Work instructions: Would you please return the lines of the entries below starting at the line that has "middle pip: (628, 515)" and ending at the line that has "pinky tip: (685, 438)", both included, exactly as they are?

Input material:

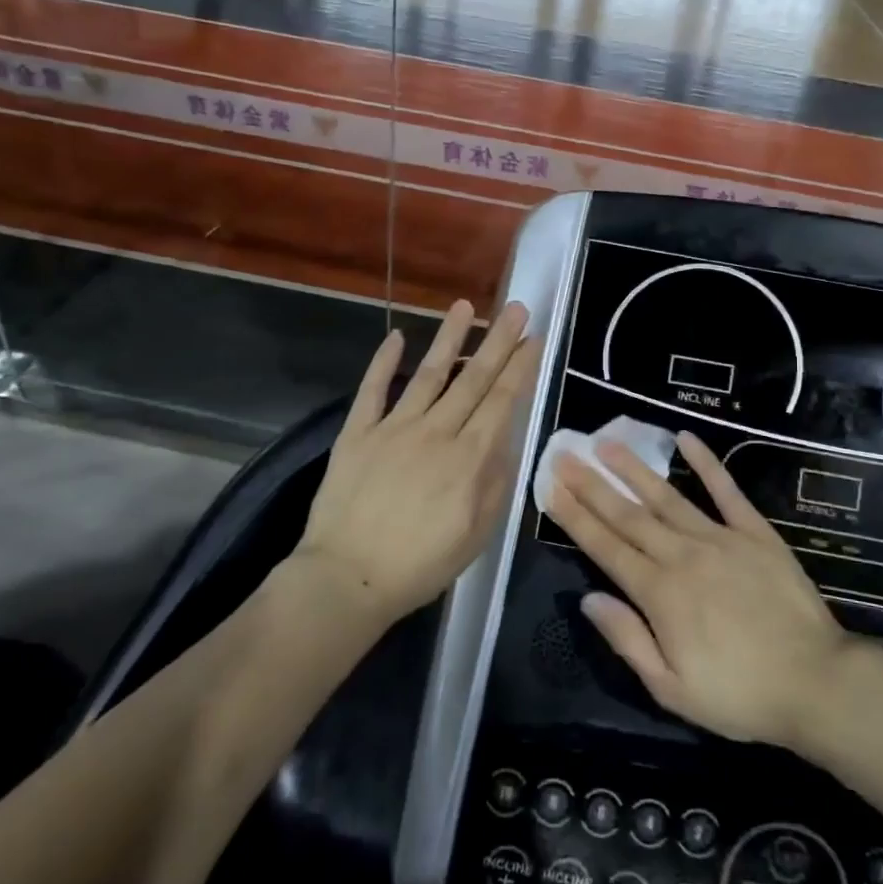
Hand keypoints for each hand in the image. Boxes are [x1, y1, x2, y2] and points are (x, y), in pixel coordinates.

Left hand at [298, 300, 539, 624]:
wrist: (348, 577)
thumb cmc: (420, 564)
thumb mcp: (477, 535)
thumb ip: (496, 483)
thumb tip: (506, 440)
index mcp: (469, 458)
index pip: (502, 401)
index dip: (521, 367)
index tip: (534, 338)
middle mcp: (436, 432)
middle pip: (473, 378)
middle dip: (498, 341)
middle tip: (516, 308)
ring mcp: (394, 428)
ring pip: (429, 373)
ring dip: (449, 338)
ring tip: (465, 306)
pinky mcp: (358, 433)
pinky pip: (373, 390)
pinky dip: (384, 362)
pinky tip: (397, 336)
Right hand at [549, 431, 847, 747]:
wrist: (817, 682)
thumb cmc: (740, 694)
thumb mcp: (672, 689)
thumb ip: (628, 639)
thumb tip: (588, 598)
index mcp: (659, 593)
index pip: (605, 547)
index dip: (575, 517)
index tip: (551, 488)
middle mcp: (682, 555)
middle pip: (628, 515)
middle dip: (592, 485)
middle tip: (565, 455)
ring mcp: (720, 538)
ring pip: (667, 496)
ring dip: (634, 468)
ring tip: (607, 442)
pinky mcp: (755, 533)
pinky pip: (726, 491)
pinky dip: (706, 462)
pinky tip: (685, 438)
...
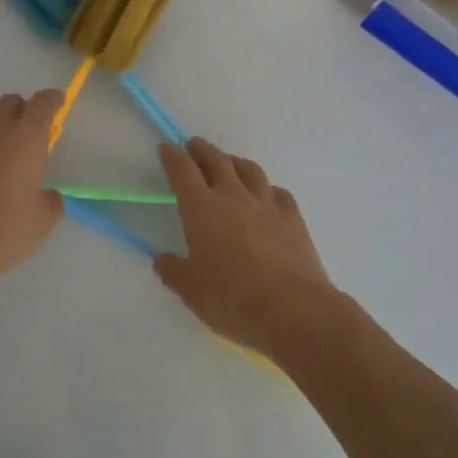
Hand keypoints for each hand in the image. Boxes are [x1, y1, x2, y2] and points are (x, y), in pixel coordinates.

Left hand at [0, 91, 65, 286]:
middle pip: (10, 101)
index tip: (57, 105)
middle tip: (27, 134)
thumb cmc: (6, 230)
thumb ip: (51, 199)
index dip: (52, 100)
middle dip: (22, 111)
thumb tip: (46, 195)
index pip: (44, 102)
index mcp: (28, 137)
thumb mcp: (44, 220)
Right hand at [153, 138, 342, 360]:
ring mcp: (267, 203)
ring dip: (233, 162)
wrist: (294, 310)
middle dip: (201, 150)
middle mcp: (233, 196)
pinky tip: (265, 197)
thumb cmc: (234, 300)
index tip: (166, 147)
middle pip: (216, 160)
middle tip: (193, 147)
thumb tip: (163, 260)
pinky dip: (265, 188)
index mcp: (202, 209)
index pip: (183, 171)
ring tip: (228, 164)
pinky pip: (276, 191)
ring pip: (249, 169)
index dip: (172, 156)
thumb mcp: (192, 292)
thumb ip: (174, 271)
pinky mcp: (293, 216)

Response to the task:
middle pip: (628, 515)
middle dip: (592, 485)
middle tip: (565, 455)
ring mcp: (720, 538)
ring pip: (667, 496)
ring dip: (634, 468)
ring tip: (607, 442)
pinky mcp: (755, 533)
pinky pip: (726, 491)
pinky dip: (706, 462)
pinky tip: (685, 438)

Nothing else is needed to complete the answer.